Classique à déguster: Quelques jours avec un menteur, de Davodeau

Publié le par Jean-Yves


L'une des plus belles histoires que j'ai lue, vue ou entendue sur le syndrome de la trentaine.

Cinq copains décident de se retrouver pendant une semaine dans la maison de forêt qu'un oncle leur a prêté.

Loin (ou presque) de leurs obligations de jeunes parents ou de chef d'entreprise, ils vont à la fois passer du bon temps (avec et sans cuites),se retrouver pour faire le point (qui a réussi, qui a le sentiment d'être un raté, qui se sent prisonnier) ...et se retrouver confronté à de la peinture blanche.

Je ne vous en dis pas plus.

C'est pas nouveau (1997. A l'époque, je pouvais encore croire que j'étais trentenaire), le thème non plus.
Et pourtant, le charme opère, tant ce récit est savoureux, juste, plein à la fois de tendresse et d'humour.
Un régal!
Faîtes gaffe si vous le lisez dans le TER ou le métro: votre voisin d'en face pourrait bien vous voir sourire béatement.

Depuis, Davodeau a fait pas mal d'autres choses.

Comme le réflexe de survie (lecture également conseillée), dans lequel un vieux comptable se voit affublé d'un contrat (pan! pan!) sur son dos.
Ne vous en faîtes pas, le comptable survivra (ouf!) et la gare SNCF est très belle.



Ou bien des BD engagées (si! si!)

Comme Les mauvaises gens, une histoire d'ouvriers à la campagne dans le nord de la Vendée.
Tout a été dit sur cette BD, alors je vous renvoie aux (excellentes) critiques officielles.
Je voulais juste dire qu'il y a à un moment  un portrait admirable de curé en proie au doute.
Et vous redire de faire gaffe à vos voisins dans le train, parce que les larmes de tendrese ne sont pas exclues.


Ou comme un homme est mort (réalisé avec Kris).



C'est une histoire autour de la reconstruction de Brest après la guerre, vu du côté du monde ouvrier.
Kris s'y révèle un remarquable conteur et Davodeau y croque des personnages incroyablement exacts et vivants.
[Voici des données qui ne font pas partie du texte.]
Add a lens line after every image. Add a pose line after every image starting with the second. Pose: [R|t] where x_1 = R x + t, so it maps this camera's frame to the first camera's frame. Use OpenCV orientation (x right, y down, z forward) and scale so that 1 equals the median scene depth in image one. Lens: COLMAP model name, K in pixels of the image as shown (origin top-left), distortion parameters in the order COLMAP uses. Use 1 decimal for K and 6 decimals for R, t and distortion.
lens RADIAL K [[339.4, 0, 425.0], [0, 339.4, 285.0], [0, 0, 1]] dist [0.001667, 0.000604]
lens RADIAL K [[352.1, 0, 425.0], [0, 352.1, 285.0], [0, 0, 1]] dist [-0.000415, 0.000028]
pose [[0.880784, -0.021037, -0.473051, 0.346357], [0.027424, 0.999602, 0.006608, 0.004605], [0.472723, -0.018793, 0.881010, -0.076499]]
Son trait faussement naïf se révèle une fois de plus d'une efficacité redoutable, sans rien ôter de l'affection visible que le dessinateur a pour ceux qu'il dessine.
Cette BD est à la fois une très belle histoire populaire et un témoignage réussi sur une époque. Deux bonnes raisons de la lire !!


Il n' y a guère que Rural! qui ne m'a pas plu. Je ne sais pas pourquoi.

Et pourtant, chaque fois que je me rends en Vendée, je regarde le bord de l'autoroute pour y retrouver ces deux colonnes.



Tiens? ça fait d'ailleurs deux fois que je ne les ai pas vues. Auraient-elles disparu? Ou bien suis-je distrait?